たとえば、水が零下でも凍らずに過冷却のまま保たれ、ちょっとした衝撃で一気に氷へと変化する現象が引き合いに出されるなど、日常的な準安定状態を例に取りながら、その背後にある量子力学的なメカニズムを探ろうというわけです。

しかし実際には、量子の世界と宇宙スケールを直接結ぶのは非常に難題でした。

そこで登場したのが、数千の量子ビットを扱える“量子アニーラ―”などの先端機器です。

これらの装置は、大規模な量子状態の変化を高速かつ可視的に捉えることができ、“真空崩壊”と似たような過程が起こる状況をスピン反転やバブルの形成として観測できます。

今回の実験的な成果は、まさに理論物理学が描いてきた壮大な終末シナリオを、手のひらサイズの量子デバイスのなかで安全に追体験しようとする試みであり、これによって私たちの宇宙そのものの性質を知る手がかりになるのではないかと期待されています。

実験室で可視化された真空崩壊

「真空崩壊」を研究するうえで多くの物理学者が目指してきたのは、実際の宇宙ではなく、もっと小さな系で“泡の生成”を再現することです。

本物の宇宙スケールで危険な現象が起きるわけではありませんから、あくまで「似たような仕組み」を実験室で観察し、そこから宇宙論のヒントを得ようというわけです。

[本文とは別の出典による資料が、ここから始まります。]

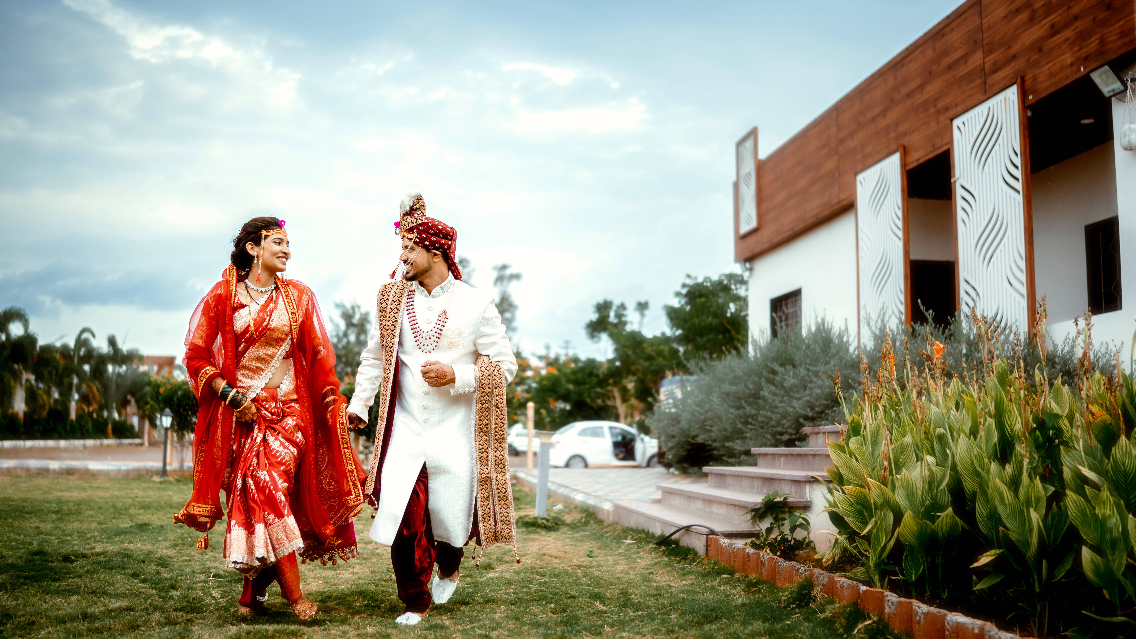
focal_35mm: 37
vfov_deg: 32.0
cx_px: 564
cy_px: 315
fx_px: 1115
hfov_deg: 54.0
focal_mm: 35
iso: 100
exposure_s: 1/1000
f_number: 1.4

今回注目されているのが、5,564個もの量子ビットを備えた量子アニーラ―という特殊な装置を使った「ミニチュア宇宙シミュレーション」です。

まず、研究者たちは全ての量子ビット(スピン)が“上向き”になっている初期状態を用意し、その後、磁場の方向を反転させることで“下向き”がエネルギー的に有利になる設定を作り出しました。

たとえるなら「これまで安定だった上向きワールドが、一瞬で不安定になり、今度は下向きが安定(真の真空)になった」という状況です。

すると、量子ビットが上向きから下向きへと変化する領域が“小さな泡”のように、ポツポツと現れ始めます。